# iPad system setup



## lovedoc1 (Dec 12, 2009)

I am going to use my iPad as my HU. I'm thinking:

iPad>>iStream>>MS-8>>4-channel and 2-channel

I will have a L & R RCA going into the MS-8 from the iStream. I noticed in the MS-8 manual it says to only use the front channel RCA into the first to channel in the MS-8 if your HU has more r a outs. This is why I think it should work fine. Also I will only have 2-way front stage and subwoofer. Do you think the MS-8 will be able to do everything with just the 2 inputs? Also what do you think about the configuration in general and do you think it will support video audio coming from the iPad?


----------



## t3sn4f2 (Jan 3, 2007)

The ms-8 will work fine off the istreamers left/right stereo output. Just make sure to turn off the EQ setting and the volume limiter in the iPad, soundcheck is ok if you wish to use it. I can't recall if the istreamer gives you the option to control the volume of its analog outputs via the idevice's volume control. If it does, I would still use the MS-8's master volume control option so that your signal to noise ratio remains constant between the ipad and ms-8, for any given volume setting. I imagine it should also be easier to use then the GUI volume slider or the side volume controls on the ipad.

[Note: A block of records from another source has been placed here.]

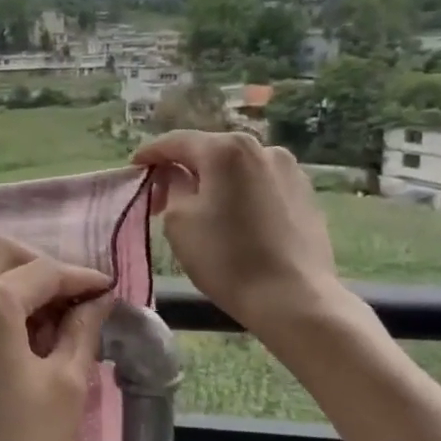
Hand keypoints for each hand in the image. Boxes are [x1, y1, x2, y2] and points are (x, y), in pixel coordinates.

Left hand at [0, 237, 114, 440]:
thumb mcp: (64, 389)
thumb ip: (82, 332)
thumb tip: (97, 303)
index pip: (44, 270)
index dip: (82, 278)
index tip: (110, 293)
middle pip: (2, 253)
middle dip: (44, 269)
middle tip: (77, 305)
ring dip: (18, 286)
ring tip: (53, 327)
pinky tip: (21, 341)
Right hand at [132, 130, 343, 334]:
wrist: (294, 298)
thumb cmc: (226, 258)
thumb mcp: (179, 220)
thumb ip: (172, 186)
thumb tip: (176, 174)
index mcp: (227, 149)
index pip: (178, 142)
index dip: (151, 153)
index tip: (135, 167)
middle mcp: (263, 148)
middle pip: (211, 152)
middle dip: (184, 169)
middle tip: (161, 195)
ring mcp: (290, 170)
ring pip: (238, 169)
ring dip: (215, 182)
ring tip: (200, 209)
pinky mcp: (305, 194)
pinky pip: (261, 185)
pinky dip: (241, 194)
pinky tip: (234, 220)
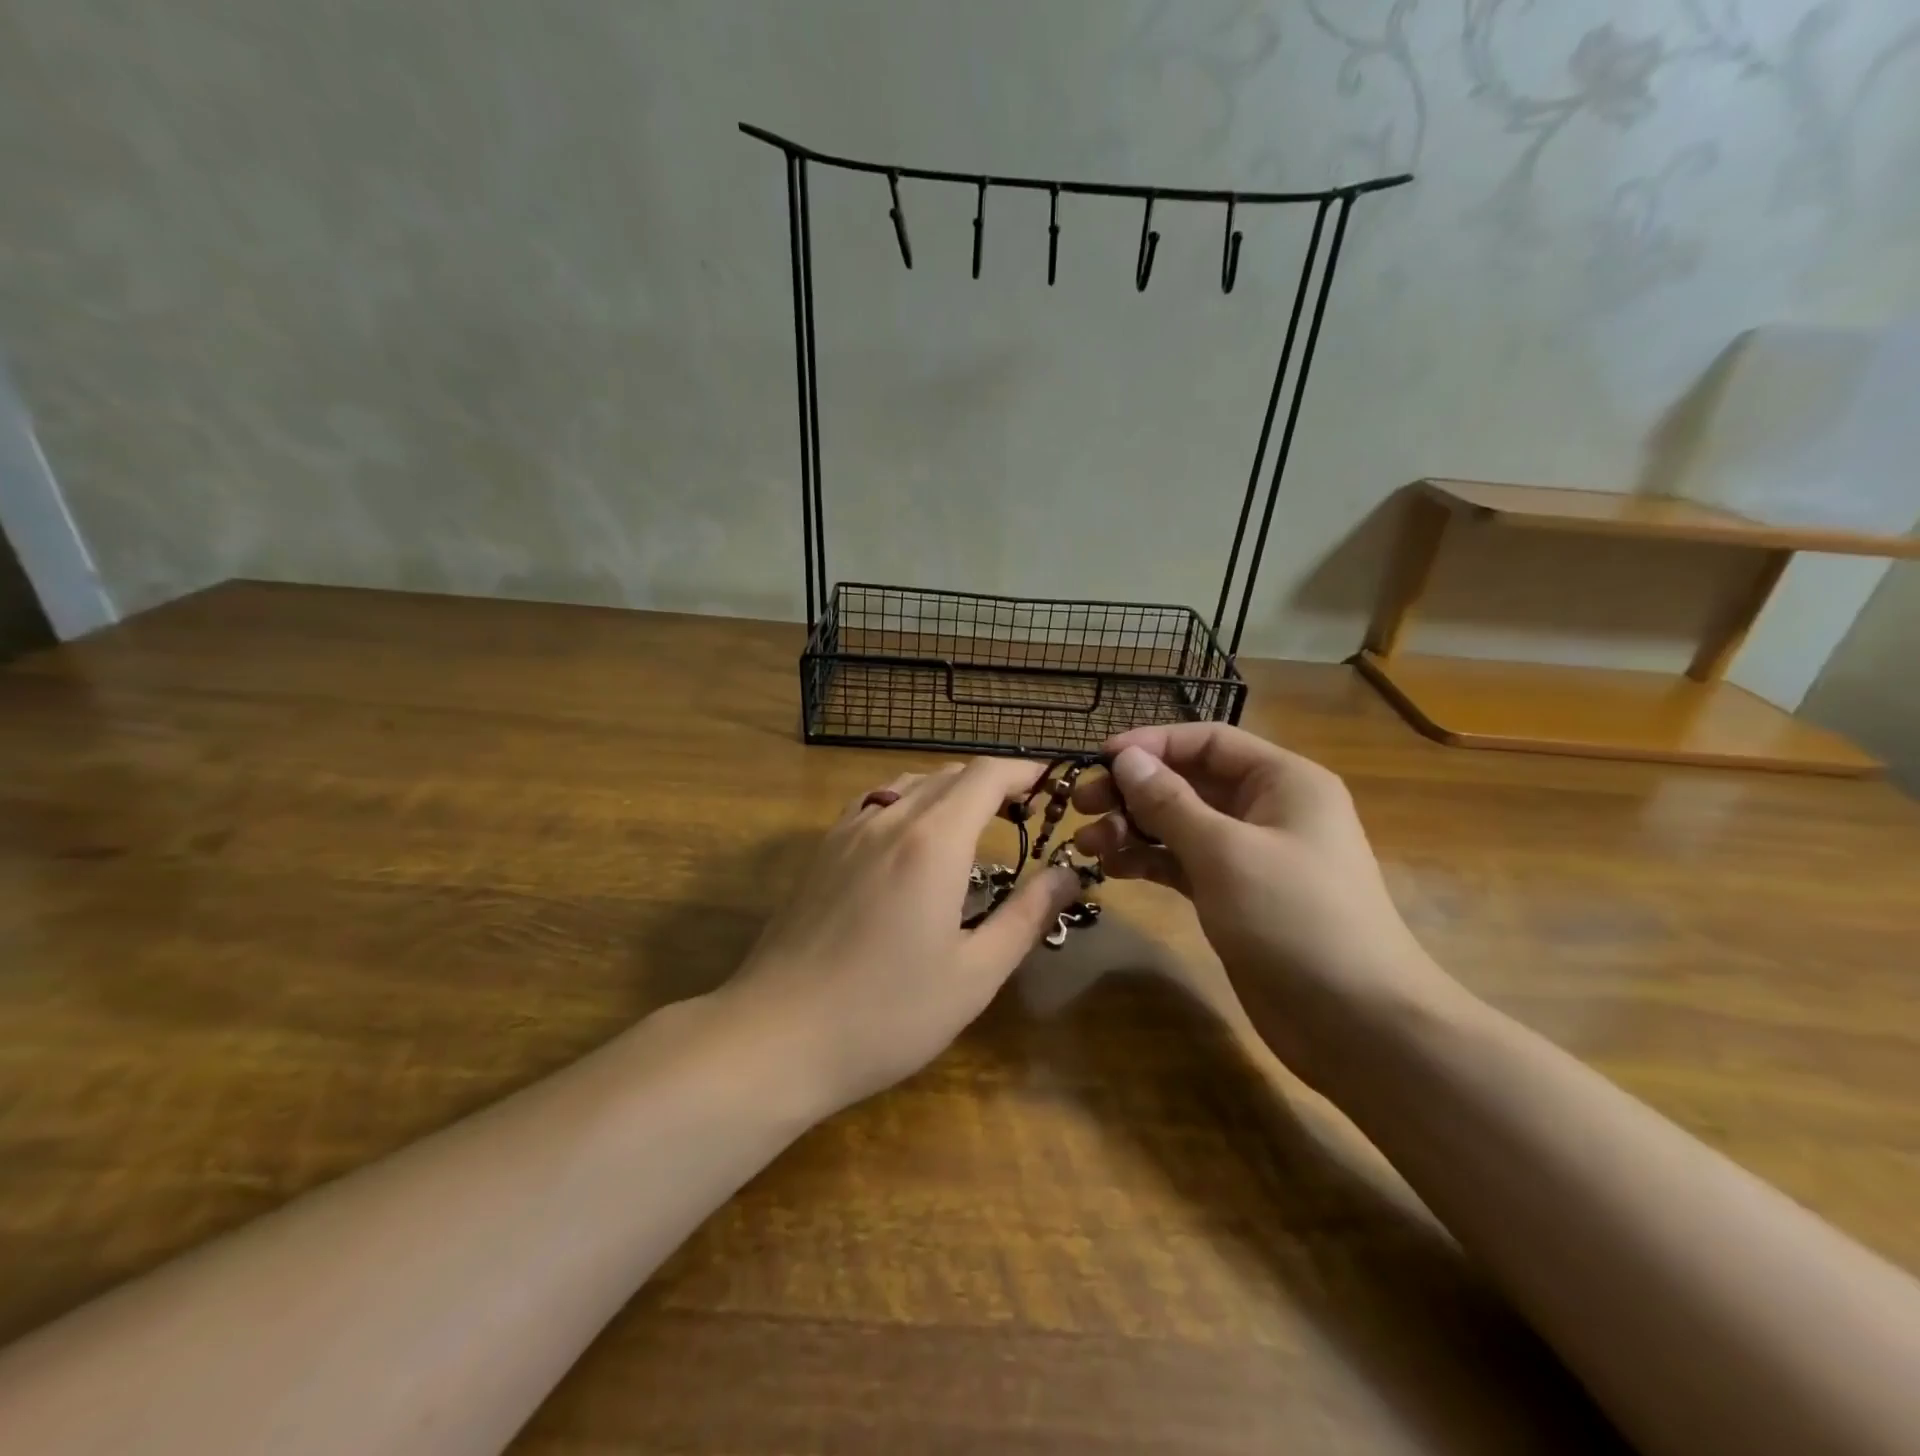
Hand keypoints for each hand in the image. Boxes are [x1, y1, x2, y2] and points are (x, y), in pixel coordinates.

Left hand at [720, 759, 1081, 1117]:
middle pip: (949, 775)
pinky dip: (908, 805)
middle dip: (992, 784)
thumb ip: (1027, 916)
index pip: (985, 776)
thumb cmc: (887, 1014)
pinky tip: (911, 842)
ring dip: (949, 792)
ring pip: (909, 785)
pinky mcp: (821, 852)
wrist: (776, 1036)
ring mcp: (847, 832)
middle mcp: (889, 820)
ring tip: (973, 826)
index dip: (1023, 772)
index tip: (1051, 787)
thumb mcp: (975, 974)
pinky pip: (874, 804)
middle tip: (1024, 816)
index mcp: (933, 841)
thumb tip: (1069, 875)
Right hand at [1072, 724, 1451, 1084]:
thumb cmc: (1294, 918)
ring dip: (1133, 828)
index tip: (1099, 758)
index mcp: (1282, 781)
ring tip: (1086, 844)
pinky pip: (1183, 862)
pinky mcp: (1235, 895)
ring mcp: (1250, 854)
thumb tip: (1126, 758)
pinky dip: (1149, 861)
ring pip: (1181, 824)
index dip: (1152, 744)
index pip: (1208, 742)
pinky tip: (1113, 868)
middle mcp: (1267, 809)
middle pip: (1189, 782)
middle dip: (1134, 791)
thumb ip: (1169, 802)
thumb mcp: (1224, 852)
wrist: (1356, 1022)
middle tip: (1081, 806)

Take extra care in the power connection for the istreamer. They make a small power supply designed for mounting it in the car. It comes as a cigarette lighter style plug and has a usb out on the other end. I'd dissemble it and hardwire it as you would a traditional head unit. With ignition controlled on/off and all.


----------



## lovedoc1 (Dec 12, 2009)

Awesome. Thanks!! Now I'm off to learn how to fiberglass. I thought there was a sticky thread specifically about how to fiberglass. I can't seem to find it and I have searched. If you have any idea I'd appreciate it.


----------



## t3sn4f2 (Jan 3, 2007)

I often hear people mentioning fiberglassforums IIRC


----------



## lovedoc1 (Dec 12, 2009)

1 last question: From what I am reading about the MS-8 it needs to run a CD to set up the system. Well with this configuration I won't have a CD receiver installed in the car. Is there any way to get around this?


----------



## IBcivic (Jan 6, 2009)

lovedoc1 said:


> 1 last question: From what I am reading about the MS-8 it needs to run a CD to set up the system. Well with this configuration I won't have a CD receiver installed in the car. Is there any way to get around this?

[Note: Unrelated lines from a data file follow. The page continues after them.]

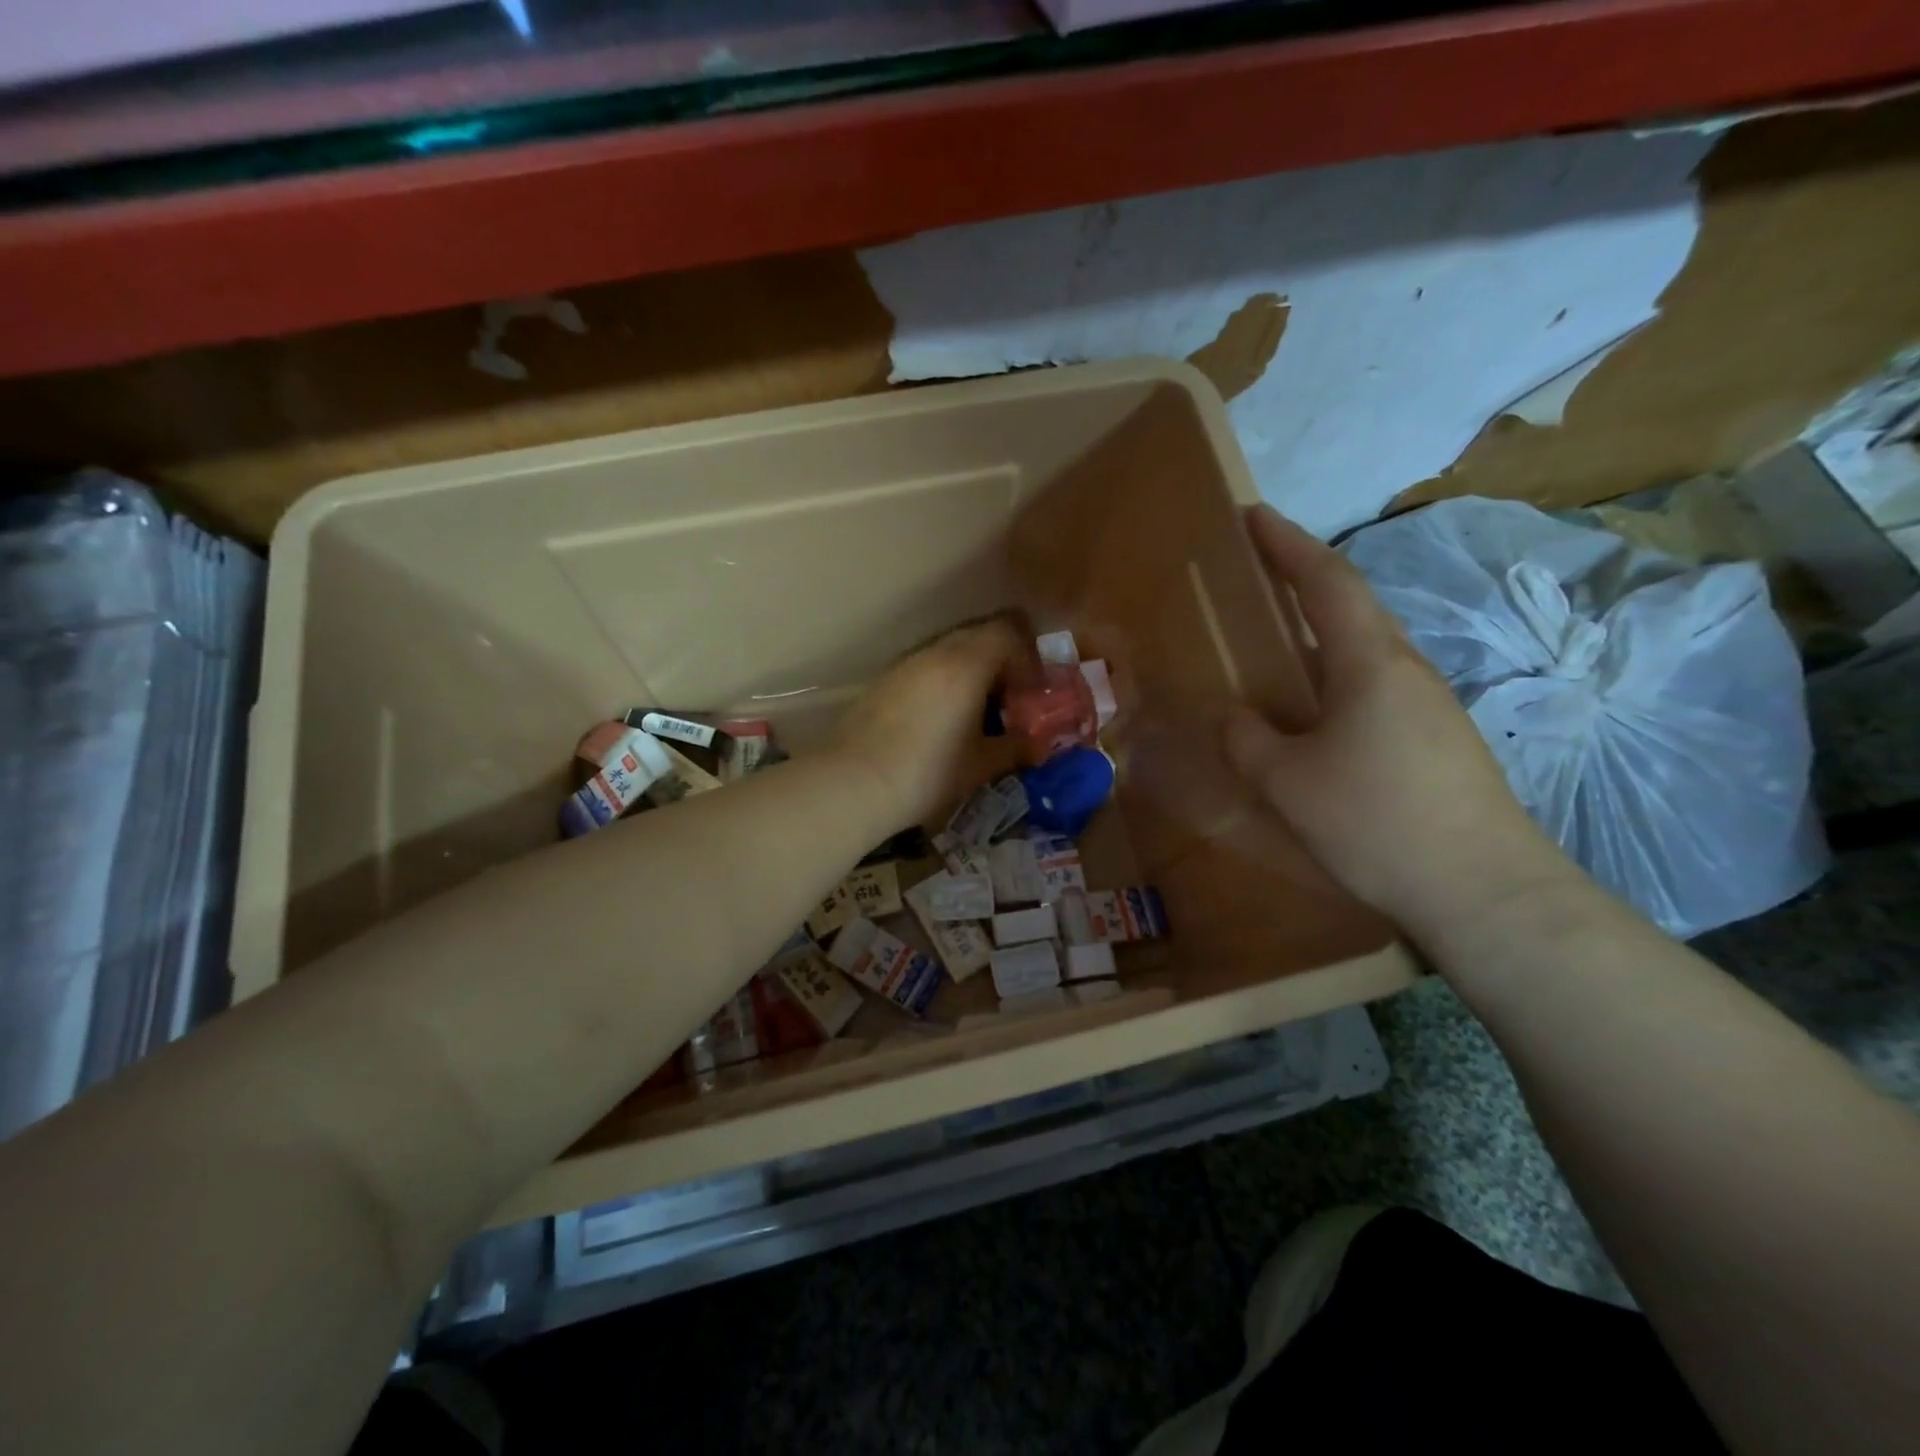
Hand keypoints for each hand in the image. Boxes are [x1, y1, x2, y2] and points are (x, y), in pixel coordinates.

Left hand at [833, 618, 1026, 832]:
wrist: (854, 783)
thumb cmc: (928, 772)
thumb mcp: (980, 764)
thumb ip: (1015, 748)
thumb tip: (1038, 745)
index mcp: (967, 664)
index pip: (1008, 632)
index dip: (1028, 655)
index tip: (1033, 690)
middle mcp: (935, 653)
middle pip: (978, 635)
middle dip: (1001, 661)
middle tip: (1010, 699)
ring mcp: (905, 664)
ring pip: (949, 650)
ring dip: (970, 670)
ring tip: (976, 710)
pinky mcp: (883, 681)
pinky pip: (925, 667)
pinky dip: (943, 681)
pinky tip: (940, 718)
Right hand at [1223, 505, 1575, 939]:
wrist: (1483, 890)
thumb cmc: (1376, 822)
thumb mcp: (1288, 782)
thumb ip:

You only need to run the cd, if you are going to use the stock oem head-unit.


----------



## lovedoc1 (Dec 12, 2009)

I just found out that the MS-8 remote runs through radio frequencies. I was not planning on having a HU this is why I want the iStreamer. Will I be able to use the remote with no HU and only the iPad. If not how will I control the features, volume, etc.?


----------



## t3sn4f2 (Jan 3, 2007)

lovedoc1 said:


> I just found out that the MS-8 remote runs through radio frequencies. I was not planning on having a HU this is why I want the iStreamer. Will I be able to use the remote with no HU and only the iPad. If not how will I control the features, volume, etc.?


Yes, you can use the remote as your "master volume control". Just leave the ipad/istreamer volume control all the way up, if there is an option for that.


----------